Add "-clear 1" after the weights paths and the net will be trained as if it was its first image seen, so the learning rate should be properly set too.
It seems related to "burn_in" in cfg file. For example, I set learning_rate to 0.001, burn_in to 1000, then learning_rate will increase to 0.001 after 1000 iterations. But not sure the exact formula between them.
in src/network.c line 95:
if (batch_num < net->burn_in) return net->learning_rate * pow((float)batch_num / net->burn_in, net->power);
so: learning_rate * (iterations/burn_in)^4
net->power is = 4 according to src/parser.c line 686
net->power = option_find_float_quiet(options, "power", 4);
so at iteration 1:
LR = 0.001 * 1/1000^4 = 10^-3 * 10^(-3*4) = 10^-15 so yeah it is written 0.
@ralek67 Thx!
Thanks so much! But when I removed the "burn_in", I met a new problem.
Loaded: 0.000044 seconds
2, 0.003: inf, inf avg, 0.099920 rate, 1.575415 seconds, 64 images
Loaded: 0.000054 seconds
3, 0.004: inf, inf avg, 0.099880 rate, 1.549280 seconds, 96 images
Do you know what is a "inf" loss?
@ralek67, so what's the solution? How can we get a proper learning rate from iteration 1?

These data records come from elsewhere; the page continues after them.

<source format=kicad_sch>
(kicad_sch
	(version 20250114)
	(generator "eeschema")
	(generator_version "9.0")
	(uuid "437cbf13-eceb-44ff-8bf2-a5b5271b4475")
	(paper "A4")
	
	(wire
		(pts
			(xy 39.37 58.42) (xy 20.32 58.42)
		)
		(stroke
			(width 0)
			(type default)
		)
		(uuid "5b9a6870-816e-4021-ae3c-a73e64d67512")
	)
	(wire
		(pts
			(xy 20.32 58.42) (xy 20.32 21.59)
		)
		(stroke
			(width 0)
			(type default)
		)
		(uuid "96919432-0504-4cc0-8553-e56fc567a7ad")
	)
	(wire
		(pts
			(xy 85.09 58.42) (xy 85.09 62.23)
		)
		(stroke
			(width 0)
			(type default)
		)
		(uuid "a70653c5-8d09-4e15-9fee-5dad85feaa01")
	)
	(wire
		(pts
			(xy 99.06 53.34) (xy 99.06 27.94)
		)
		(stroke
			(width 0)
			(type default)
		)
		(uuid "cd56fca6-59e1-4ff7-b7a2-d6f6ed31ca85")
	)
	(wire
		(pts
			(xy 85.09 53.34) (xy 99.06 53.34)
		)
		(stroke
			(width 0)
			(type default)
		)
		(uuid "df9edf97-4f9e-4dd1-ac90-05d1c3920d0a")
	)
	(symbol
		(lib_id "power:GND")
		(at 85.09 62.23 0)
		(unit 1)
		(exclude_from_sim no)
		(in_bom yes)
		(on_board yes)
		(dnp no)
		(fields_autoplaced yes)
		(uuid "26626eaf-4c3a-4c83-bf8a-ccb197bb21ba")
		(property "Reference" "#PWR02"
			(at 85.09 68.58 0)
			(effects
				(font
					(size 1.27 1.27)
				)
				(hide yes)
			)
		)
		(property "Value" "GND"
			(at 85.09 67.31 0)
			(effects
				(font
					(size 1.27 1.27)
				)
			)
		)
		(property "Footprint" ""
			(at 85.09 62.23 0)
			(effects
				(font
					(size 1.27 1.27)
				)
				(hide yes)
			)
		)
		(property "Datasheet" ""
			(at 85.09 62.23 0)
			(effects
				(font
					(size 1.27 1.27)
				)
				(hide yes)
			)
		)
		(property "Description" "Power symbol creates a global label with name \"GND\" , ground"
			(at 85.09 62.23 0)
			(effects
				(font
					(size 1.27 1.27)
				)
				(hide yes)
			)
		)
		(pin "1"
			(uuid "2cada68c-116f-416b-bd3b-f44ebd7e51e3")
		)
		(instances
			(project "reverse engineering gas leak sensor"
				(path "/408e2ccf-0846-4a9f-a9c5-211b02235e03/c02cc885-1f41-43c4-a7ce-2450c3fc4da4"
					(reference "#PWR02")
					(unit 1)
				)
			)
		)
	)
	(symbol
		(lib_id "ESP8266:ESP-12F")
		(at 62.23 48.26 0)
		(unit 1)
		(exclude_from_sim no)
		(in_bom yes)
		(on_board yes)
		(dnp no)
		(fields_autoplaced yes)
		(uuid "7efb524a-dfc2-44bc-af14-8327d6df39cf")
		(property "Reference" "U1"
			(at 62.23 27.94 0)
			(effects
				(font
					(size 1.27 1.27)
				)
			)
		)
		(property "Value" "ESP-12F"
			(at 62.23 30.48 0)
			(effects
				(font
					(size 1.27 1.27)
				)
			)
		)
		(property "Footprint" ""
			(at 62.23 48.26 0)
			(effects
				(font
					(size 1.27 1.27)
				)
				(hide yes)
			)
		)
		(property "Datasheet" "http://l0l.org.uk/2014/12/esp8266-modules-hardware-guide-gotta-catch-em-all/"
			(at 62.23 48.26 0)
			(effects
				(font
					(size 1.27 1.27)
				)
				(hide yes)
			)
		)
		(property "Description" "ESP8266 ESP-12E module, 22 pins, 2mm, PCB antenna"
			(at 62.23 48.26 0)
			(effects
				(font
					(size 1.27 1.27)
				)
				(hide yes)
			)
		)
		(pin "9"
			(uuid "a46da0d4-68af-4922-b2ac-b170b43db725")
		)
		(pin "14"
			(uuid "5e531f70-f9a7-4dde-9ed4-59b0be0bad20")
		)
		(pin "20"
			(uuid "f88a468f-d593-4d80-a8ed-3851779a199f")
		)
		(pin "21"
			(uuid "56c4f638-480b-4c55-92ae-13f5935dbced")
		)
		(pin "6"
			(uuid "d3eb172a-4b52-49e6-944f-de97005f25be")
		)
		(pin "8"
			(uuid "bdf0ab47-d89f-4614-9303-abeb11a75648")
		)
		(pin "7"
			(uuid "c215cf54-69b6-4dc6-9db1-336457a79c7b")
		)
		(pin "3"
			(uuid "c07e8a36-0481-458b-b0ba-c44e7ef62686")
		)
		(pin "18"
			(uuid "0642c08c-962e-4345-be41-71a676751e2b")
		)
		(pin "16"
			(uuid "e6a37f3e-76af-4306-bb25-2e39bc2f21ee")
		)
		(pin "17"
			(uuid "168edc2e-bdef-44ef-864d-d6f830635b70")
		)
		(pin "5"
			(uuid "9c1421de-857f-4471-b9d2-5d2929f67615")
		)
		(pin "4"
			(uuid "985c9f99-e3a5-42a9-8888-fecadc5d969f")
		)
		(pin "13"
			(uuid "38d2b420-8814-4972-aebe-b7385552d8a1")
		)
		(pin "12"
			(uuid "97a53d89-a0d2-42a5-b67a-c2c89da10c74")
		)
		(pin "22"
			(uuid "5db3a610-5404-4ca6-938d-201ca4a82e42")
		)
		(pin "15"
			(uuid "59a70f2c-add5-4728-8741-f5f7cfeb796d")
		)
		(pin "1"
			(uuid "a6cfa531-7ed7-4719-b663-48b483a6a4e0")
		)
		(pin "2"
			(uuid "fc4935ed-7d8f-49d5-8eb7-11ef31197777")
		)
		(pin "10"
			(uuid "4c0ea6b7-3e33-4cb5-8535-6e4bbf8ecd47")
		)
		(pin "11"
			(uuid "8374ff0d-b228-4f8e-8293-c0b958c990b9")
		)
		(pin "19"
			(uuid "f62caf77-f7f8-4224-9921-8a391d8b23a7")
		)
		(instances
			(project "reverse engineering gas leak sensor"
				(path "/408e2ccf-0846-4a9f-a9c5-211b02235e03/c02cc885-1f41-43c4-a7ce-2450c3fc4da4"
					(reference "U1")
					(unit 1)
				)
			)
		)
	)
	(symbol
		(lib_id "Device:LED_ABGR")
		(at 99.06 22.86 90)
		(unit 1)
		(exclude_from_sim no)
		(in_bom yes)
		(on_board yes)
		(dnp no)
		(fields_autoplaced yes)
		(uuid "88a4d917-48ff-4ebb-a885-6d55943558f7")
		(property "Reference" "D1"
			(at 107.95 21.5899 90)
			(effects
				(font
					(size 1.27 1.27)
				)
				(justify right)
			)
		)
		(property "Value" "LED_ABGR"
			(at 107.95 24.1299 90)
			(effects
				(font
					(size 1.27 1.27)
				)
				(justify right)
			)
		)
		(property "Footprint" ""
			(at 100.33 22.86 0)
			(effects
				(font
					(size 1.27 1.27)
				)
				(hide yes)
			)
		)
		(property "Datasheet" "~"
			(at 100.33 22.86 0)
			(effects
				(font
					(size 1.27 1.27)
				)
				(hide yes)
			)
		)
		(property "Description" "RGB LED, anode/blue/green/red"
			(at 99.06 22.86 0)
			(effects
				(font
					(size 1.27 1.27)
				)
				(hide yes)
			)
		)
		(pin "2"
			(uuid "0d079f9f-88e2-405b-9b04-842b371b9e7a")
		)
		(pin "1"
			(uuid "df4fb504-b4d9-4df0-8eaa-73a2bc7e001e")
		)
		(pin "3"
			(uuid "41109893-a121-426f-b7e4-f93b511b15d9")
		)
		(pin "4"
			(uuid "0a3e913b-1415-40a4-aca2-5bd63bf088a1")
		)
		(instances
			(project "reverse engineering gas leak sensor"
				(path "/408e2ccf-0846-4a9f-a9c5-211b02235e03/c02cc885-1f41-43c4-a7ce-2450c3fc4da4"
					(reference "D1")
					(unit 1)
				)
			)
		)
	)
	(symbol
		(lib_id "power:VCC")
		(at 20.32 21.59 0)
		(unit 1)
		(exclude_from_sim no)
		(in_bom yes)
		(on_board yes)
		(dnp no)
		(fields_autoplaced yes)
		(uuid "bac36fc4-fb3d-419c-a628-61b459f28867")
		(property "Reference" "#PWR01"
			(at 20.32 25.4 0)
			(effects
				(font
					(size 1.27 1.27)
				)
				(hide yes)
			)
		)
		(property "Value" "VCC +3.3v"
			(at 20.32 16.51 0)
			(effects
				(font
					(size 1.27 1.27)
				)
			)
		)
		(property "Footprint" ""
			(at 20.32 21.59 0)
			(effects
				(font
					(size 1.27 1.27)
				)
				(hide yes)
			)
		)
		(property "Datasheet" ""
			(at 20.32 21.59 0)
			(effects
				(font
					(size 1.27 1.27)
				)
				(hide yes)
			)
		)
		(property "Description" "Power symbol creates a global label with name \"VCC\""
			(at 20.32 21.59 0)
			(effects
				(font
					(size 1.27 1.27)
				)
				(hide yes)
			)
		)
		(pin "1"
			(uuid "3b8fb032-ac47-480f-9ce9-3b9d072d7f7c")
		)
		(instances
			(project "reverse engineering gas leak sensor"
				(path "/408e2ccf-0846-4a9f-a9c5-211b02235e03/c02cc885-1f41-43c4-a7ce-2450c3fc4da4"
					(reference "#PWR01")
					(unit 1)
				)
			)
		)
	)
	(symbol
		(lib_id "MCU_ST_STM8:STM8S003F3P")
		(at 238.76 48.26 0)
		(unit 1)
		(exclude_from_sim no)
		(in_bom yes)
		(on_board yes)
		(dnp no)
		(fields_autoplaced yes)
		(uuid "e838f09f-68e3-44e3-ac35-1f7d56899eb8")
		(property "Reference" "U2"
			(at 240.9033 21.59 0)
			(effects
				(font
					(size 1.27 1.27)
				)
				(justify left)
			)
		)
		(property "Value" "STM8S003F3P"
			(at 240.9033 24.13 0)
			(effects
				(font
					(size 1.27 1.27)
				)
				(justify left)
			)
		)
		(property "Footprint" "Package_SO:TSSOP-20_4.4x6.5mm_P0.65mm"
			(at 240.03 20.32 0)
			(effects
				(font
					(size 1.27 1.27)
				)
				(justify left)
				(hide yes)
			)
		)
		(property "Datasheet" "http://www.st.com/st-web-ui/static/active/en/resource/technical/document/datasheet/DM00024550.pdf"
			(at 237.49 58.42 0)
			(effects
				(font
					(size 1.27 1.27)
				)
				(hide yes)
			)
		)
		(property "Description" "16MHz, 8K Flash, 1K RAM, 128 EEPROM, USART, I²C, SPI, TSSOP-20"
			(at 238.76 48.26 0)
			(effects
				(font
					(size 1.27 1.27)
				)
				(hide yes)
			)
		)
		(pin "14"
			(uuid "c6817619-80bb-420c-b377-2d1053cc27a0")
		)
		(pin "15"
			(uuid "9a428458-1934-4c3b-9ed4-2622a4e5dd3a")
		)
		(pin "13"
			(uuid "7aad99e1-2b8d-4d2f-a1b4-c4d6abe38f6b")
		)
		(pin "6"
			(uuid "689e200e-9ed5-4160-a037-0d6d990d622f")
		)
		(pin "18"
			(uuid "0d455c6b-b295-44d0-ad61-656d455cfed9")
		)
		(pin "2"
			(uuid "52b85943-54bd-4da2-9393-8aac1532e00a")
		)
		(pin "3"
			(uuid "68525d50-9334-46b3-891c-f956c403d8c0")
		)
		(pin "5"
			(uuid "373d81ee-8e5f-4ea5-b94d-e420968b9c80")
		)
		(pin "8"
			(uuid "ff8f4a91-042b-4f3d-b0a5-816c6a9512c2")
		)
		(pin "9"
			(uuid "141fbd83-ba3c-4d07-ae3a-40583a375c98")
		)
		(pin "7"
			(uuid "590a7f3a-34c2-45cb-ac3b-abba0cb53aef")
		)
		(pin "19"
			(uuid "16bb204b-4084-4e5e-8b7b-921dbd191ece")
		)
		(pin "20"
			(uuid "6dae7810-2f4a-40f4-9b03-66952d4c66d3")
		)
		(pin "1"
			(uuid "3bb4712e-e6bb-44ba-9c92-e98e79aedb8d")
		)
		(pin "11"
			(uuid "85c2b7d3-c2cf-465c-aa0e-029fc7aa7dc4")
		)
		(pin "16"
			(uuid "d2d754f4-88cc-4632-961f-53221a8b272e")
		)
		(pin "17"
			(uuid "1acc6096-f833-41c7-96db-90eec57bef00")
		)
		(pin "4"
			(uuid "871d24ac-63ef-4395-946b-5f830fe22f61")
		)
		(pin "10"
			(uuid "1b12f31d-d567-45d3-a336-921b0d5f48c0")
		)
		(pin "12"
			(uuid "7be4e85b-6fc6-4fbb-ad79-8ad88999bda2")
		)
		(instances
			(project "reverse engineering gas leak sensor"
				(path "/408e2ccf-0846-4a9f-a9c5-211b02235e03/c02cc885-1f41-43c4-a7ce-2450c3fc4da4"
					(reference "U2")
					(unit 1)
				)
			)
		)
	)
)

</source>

103: 486.020782, 338.144409 avg, 0.000000 rate, 22.209713 seconds, 13184 images
i meet the same problem
Noobs dont do it. Let it train 1k+ iterations and then check log
Most helpful comment
in src/network.c line 95:
if (batch_num < net->burn_in) return net->learning_rate * pow((float)batch_num / net->burn_in, net->power);so: learning_rate * (iterations/burn_in)^4
net->power is = 4 according to src/parser.c line 686
net->power = option_find_float_quiet(options, "power", 4);so at iteration 1:
LR = 0.001 * 1/1000^4 = 10^-3 * 10^(-3*4) = 10^-15 so yeah it is written 0.